Chicago Transit API

Explanation of the service

The API that I will be looking in to will be a Chicago Transit Authority, this is a Api where you are able to see both buses and the subway system fro Chicago. Some things that you can see are delays, scheduled service, and additionally you can see customer satisfaction. One of the primary things I want to look in to is to see for the L subway the primary subway system in Chicago which line is often has the most delay and looking it to see if these delays occur at the same spot and where is it that the subway comes from. With a focus in particular on the Trains.

Setting up the APi

To intially find the website you have to go to this link https://www.transitchicago.com/developers/traintracker/ once you are on this website you have to oppurtunity to apply for a API key once you have recieved you key you can than go to this website http://lapi.transitchicago.com/api/1.0/ttarrivals.aspx? and after the question you just have to enter in your key and somethings that you can further see are.

Different Response Fields

Location based

mapid = which is the five digit code telling the sever which station you are looking in to
stpid = a five digit code indicating the specific stop

Identifiers of the Station

stanm = which is the station name
staid = station identification
stpid = a five digit code indicating the specific stop
rn = route number
destnm = destination name
mapid = numeric station identifier

Time fields

arrT = which is a date and time format that indicates

Location Fields

lon = longittude of the train
lat = latitude of the train

Setting up the API in R

library(tidyverse)

## ── Attaching core tidyverse packages ──────────────────────── tidyverse 2.0.0 ──
## ✔ dplyr     1.1.4     ✔ readr     2.1.5
## ✔ forcats   1.0.0     ✔ stringr   1.5.1
## ✔ ggplot2   3.4.4     ✔ tibble    3.2.1
## ✔ lubridate 1.9.3     ✔ tidyr     1.3.0
## ✔ purrr     1.0.2     
## ── Conflicts ────────────────────────────────────────── tidyverse_conflicts() ──
## ✖ dplyr::filter() masks stats::filter()
## ✖ dplyr::lag()    masks stats::lag()
## ℹ Use the conflicted package (<http://conflicted.r-lib.org/>) to force all conflicts to become errors

library(xml2)


clark <- 
  read_xml("https://lapi.transitchicago.com/api/1.0/ttarrivals.aspx?key=b8cbcdc4fc1e41b9a9c76f84930d3a1f&mapid=40380&max=40")


#Parameters
stpId <- xml_text(xml_find_all(clark,".//stpId"))

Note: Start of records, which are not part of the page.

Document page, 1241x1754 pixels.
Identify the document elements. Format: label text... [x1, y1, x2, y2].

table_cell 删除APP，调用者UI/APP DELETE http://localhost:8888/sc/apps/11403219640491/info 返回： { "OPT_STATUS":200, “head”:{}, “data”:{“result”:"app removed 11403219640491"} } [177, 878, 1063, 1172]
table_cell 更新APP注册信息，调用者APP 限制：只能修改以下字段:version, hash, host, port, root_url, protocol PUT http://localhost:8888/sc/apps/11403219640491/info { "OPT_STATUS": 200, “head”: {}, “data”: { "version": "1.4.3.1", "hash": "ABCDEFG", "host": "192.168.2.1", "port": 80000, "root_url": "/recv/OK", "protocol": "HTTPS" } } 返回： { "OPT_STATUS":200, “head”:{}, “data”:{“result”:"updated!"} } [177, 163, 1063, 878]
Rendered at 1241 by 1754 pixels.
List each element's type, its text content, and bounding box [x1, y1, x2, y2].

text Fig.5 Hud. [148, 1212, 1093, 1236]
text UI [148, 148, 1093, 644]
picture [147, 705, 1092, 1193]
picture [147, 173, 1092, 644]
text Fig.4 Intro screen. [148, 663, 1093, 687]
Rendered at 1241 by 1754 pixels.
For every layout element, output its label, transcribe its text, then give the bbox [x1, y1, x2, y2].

mapid <- xml_text(xml_find_all(clark, ".//mapid"))

#Station Identifiers Fields

staNm <- xml_text(xml_find_all(clark, ".//staNm"))

staId <- xml_text(xml_find_all(clark, ".//staId"))

rn <- xml_text(xml_find_all(clark, ".//rn"))

destNm <- xml_text(xml_find_all(clark, ".//destNm"))

# Time Fields
 arrT <- xml_text(xml_find_all(clark, ".//arrT"))
 
#Location Based Fields
 lon <- xml_text(xml_find_all(clark, ".//lon"))
 latt <- xml_text(xml_find_all(clark, ".//lat"))
 heading <- xml_text(xml_find_all(clark, ".//heading"))
 
train_df <-
  data_frame(staNm, staId, rn,  arrT, lon, latt, heading)

## Warning: `data_frame()` was deprecated in tibble 1.1.0.
## ℹ Please use `tibble()` instead.
## This warning is displayed once every 8 hours.
## Call `lifecycle::last_lifecycle_warnings()` to see where this warning was
## generated.

Examining the Clark Results

From running this code you have to use a XML which is a older version of JSON but looking at this data, you can see that in creating the Clark, i limited it to 40, which is what i did after trial and error i started it off with 5,10,20, and ultimately I did 40 and found that their were only 29 instances of a train coming in to the Clark station. Interesting thing about this is that if you wait five or so minutes to run this code again you’ll see the results update and will be different which is interesting because say if you where in charge of tracking this you could track it via the API.

Summary

In summary the Chicago Metro Transit API is a means to be able to see a multitude of trains throughout the Chicago area where you can keep track of and collect data to see how the trains are arriving which routes are getting to the location the quickest and so on. I think this API is very interesting for a data analyst as it is continuously updating itself simultaneously so if you tracked it for the week at the same time each day you could see some very interesting results.